_GOAL:_ Copy out every line of the records below without changing anything.
== DATASET EXCERPTS ==
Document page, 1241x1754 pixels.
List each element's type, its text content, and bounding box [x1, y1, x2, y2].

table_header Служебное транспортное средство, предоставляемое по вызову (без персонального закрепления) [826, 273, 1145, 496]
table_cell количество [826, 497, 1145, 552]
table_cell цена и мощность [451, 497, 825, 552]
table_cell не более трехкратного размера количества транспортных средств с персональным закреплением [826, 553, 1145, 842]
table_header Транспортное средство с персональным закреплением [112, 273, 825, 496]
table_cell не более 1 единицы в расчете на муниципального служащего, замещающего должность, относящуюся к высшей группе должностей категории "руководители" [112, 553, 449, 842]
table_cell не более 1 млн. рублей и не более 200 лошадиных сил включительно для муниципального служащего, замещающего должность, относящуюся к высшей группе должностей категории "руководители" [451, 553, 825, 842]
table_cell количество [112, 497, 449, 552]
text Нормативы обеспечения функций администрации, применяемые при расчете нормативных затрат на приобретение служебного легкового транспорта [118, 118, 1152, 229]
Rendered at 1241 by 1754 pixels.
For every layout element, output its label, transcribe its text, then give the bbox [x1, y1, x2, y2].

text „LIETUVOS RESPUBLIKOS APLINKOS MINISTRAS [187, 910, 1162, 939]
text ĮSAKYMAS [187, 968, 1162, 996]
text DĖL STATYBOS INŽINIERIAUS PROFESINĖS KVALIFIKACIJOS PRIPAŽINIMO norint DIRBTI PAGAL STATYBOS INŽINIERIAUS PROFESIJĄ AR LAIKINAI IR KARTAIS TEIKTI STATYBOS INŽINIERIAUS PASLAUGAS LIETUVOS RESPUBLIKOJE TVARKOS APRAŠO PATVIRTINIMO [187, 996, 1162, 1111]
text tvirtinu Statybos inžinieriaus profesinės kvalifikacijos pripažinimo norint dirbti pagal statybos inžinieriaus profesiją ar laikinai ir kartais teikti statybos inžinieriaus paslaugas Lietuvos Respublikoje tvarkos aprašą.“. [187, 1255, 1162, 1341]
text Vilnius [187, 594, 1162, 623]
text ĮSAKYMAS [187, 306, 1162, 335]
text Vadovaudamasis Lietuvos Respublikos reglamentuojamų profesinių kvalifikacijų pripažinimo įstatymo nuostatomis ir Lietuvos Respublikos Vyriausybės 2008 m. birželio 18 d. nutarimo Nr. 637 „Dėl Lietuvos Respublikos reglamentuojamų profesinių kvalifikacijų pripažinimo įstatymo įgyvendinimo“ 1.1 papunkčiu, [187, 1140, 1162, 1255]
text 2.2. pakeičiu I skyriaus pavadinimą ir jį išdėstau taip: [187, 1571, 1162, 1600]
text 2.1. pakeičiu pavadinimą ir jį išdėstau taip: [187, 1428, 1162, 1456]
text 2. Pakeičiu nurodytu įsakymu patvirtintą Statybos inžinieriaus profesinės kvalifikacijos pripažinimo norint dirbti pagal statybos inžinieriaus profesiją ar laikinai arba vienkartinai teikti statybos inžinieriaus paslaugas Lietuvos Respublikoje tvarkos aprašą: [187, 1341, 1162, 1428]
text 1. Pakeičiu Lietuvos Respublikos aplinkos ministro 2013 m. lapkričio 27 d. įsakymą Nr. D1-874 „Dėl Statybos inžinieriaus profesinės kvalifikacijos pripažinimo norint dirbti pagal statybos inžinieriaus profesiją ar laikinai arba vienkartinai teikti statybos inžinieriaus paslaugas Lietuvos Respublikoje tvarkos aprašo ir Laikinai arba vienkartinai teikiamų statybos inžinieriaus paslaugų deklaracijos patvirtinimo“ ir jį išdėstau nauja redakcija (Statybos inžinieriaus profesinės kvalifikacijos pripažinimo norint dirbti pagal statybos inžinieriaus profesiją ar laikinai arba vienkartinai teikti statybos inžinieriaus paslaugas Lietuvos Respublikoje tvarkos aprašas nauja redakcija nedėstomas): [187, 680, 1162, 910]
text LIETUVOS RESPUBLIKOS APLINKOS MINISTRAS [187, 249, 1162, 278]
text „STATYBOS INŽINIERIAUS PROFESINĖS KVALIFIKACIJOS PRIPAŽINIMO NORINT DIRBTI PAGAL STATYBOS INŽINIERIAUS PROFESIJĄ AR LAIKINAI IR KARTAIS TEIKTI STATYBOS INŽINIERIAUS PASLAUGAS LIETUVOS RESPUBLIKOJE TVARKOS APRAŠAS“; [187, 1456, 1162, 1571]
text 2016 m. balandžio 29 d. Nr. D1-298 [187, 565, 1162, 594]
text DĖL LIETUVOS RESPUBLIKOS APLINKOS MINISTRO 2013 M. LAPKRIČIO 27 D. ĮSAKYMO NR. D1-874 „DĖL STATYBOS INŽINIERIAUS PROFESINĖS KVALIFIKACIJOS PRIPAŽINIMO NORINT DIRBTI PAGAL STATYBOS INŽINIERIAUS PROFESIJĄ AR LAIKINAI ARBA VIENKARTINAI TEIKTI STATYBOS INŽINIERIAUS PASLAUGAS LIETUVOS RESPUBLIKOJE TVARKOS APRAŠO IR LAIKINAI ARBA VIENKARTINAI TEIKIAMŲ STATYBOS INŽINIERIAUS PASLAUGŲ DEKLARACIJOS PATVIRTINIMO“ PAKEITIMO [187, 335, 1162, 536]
===
_THE SOLUTION:_
Document page, 1241x1754 pixels.
List each element's type, its text content, and bounding box [x1, y1, x2, y2].

table_header Служебное транспортное средство, предоставляемое по вызову (без персонального закрепления) [826, 273, 1145, 496]
table_cell количество [826, 497, 1145, 552]
table_cell цена и мощность [451, 497, 825, 552]
table_cell не более трехкратного размера количества транспортных средств с персональным закреплением [826, 553, 1145, 842]
table_header Транспортное средство с персональным закреплением [112, 273, 825, 496]
table_cell не более 1 единицы в расчете на муниципального служащего, замещающего должность, относящуюся к высшей группе должностей категории "руководители" [112, 553, 449, 842]
table_cell не более 1 млн. рублей и не более 200 лошадиных сил включительно для муниципального служащего, замещающего должность, относящуюся к высшей группе должностей категории "руководители" [451, 553, 825, 842]
table_cell количество [112, 497, 449, 552]
text Нормативы обеспечения функций администрации, применяемые при расчете нормативных затрат на приобретение служебного легкового транспорта [118, 118, 1152, 229]
Rendered at 1241 by 1754 pixels.
For every layout element, output its label, transcribe its text, then give the bbox [x1, y1, x2, y2].

text „LIETUVOS RESPUBLIKOS APLINKOS MINISTRAS [187, 910, 1162, 939]
text ĮSAKYMAS [187, 968, 1162, 996]
text DĖL STATYBOS INŽINIERIAUS PROFESINĖS KVALIFIKACIJOS PRIPAŽINIMO norint DIRBTI PAGAL STATYBOS INŽINIERIAUS PROFESIJĄ AR LAIKINAI IR KARTAIS TEIKTI STATYBOS INŽINIERIAUS PASLAUGAS LIETUVOS RESPUBLIKOJE TVARKOS APRAŠO PATVIRTINIMO [187, 996, 1162, 1111]
text tvirtinu Statybos inžinieriaus profesinės kvalifikacijos pripažinimo norint dirbti pagal statybos inžinieriaus profesiją ar laikinai ir kartais teikti statybos inžinieriaus paslaugas Lietuvos Respublikoje tvarkos aprašą.“. [187, 1255, 1162, 1341]
text Vilnius [187, 594, 1162, 623]
text ĮSAKYMAS [187, 306, 1162, 335]
text Vadovaudamasis Lietuvos Respublikos reglamentuojamų profesinių kvalifikacijų pripažinimo įstatymo nuostatomis ir Lietuvos Respublikos Vyriausybės 2008 m. birželio 18 d. nutarimo Nr. 637 „Dėl Lietuvos Respublikos reglamentuojamų profesinių kvalifikacijų pripažinimo įstatymo įgyvendinimo“ 1.1 papunkčiu, [187, 1140, 1162, 1255]
text 2.2. pakeičiu I skyriaus pavadinimą ir jį išdėstau taip: [187, 1571, 1162, 1600]
text 2.1. pakeičiu pavadinimą ir jį išdėstau taip: [187, 1428, 1162, 1456]
text 2. Pakeičiu nurodytu įsakymu patvirtintą Statybos inžinieriaus profesinės kvalifikacijos pripažinimo norint dirbti pagal statybos inžinieriaus profesiją ar laikinai arba vienkartinai teikti statybos inžinieriaus paslaugas Lietuvos Respublikoje tvarkos aprašą: [187, 1341, 1162, 1428]
text 1. Pakeičiu Lietuvos Respublikos aplinkos ministro 2013 m. lapkričio 27 d. įsakymą Nr. D1-874 „Dėl Statybos inžinieriaus profesinės kvalifikacijos pripažinimo norint dirbti pagal statybos inžinieriaus profesiją ar laikinai arba vienkartinai teikti statybos inžinieriaus paslaugas Lietuvos Respublikoje tvarkos aprašo ir Laikinai arba vienkartinai teikiamų statybos inžinieriaus paslaugų deklaracijos patvirtinimo“ ir jį išdėstau nauja redakcija (Statybos inžinieriaus profesinės kvalifikacijos pripažinimo norint dirbti pagal statybos inžinieriaus profesiją ar laikinai arba vienkartinai teikti statybos inžinieriaus paslaugas Lietuvos Respublikoje tvarkos aprašas nauja redakcija nedėstomas): [187, 680, 1162, 910]
text LIETUVOS RESPUBLIKOS APLINKOS MINISTRAS [187, 249, 1162, 278]
text „STATYBOS INŽINIERIAUS PROFESINĖS KVALIFIKACIJOS PRIPAŽINIMO NORINT DIRBTI PAGAL STATYBOS INŽINIERIAUS PROFESIJĄ AR LAIKINAI IR KARTAIS TEIKTI STATYBOS INŽINIERIAUS PASLAUGAS LIETUVOS RESPUBLIKOJE TVARKOS APRAŠAS“; [187, 1456, 1162, 1571]
text 2016 m. balandžio 29 d. Nr. D1-298 [187, 565, 1162, 594]
text DĖL LIETUVOS RESPUBLIKOS APLINKOS MINISTRO 2013 M. LAPKRIČIO 27 D. ĮSAKYMO NR. D1-874 „DĖL STATYBOS INŽINIERIAUS PROFESINĖS KVALIFIKACIJOS PRIPAŽINIMO NORINT DIRBTI PAGAL STATYBOS INŽINIERIAUS PROFESIJĄ AR LAIKINAI ARBA VIENKARTINAI TEIKTI STATYBOS INŽINIERIAUS PASLAUGAS LIETUVOS RESPUBLIKOJE TVARKOS APRAŠO IR LAIKINAI ARBA VIENKARTINAI TEIKIAMŲ STATYBOS INŽINIERIAUS PASLAUGŲ DEKLARACIJOS PATVIRTINIMO“ PAKEITIMO [187, 335, 1162, 536]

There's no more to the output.